ASSIGNMENT =
Restate each entry word for word, leaving nothing out.

SUPPLIED RECORDS =
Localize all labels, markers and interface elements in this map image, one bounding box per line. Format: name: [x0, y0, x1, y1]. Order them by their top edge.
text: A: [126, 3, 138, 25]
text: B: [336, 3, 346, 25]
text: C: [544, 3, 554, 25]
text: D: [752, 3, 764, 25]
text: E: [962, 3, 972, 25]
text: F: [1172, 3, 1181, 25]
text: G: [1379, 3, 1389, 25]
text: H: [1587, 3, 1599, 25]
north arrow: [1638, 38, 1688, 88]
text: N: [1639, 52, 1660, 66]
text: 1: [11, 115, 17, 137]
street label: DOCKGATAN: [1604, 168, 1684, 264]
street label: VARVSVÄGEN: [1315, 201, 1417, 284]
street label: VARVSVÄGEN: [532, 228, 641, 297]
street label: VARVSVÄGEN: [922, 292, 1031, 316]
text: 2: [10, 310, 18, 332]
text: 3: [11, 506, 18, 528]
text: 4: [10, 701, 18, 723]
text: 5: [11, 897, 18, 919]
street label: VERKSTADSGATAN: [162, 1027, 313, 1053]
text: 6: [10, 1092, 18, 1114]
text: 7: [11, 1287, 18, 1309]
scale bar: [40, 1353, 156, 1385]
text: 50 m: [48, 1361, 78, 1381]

FINAL ANSWER =
Localize all labels, markers and interface elements in this map image, one bounding box per line. Format: name: [x0, y0, x1, y1]. Order them by their top edge.
text: A: [126, 3, 138, 25]
text: B: [336, 3, 346, 25]
text: C: [544, 3, 554, 25]
text: D: [752, 3, 764, 25]
text: E: [962, 3, 972, 25]
text: F: [1172, 3, 1181, 25]
text: G: [1379, 3, 1389, 25]
text: H: [1587, 3, 1599, 25]
north arrow: [1638, 38, 1688, 88]
text: N: [1639, 52, 1660, 66]
text: 1: [11, 115, 17, 137]
street label: DOCKGATAN: [1604, 168, 1684, 264]
street label: VARVSVÄGEN: [1315, 201, 1417, 284]
street label: VARVSVÄGEN: [532, 228, 641, 297]
street label: VARVSVÄGEN: [922, 292, 1031, 316]
text: 2: [10, 310, 18, 332]
text: 3: [11, 506, 18, 528]
text: 4: [10, 701, 18, 723]
text: 5: [11, 897, 18, 919]
street label: VERKSTADSGATAN: [162, 1027, 313, 1053]
text: 6: [10, 1092, 18, 1114]
text: 7: [11, 1287, 18, 1309]
scale bar: [40, 1353, 156, 1385]
text: 50 m: [48, 1361, 78, 1381]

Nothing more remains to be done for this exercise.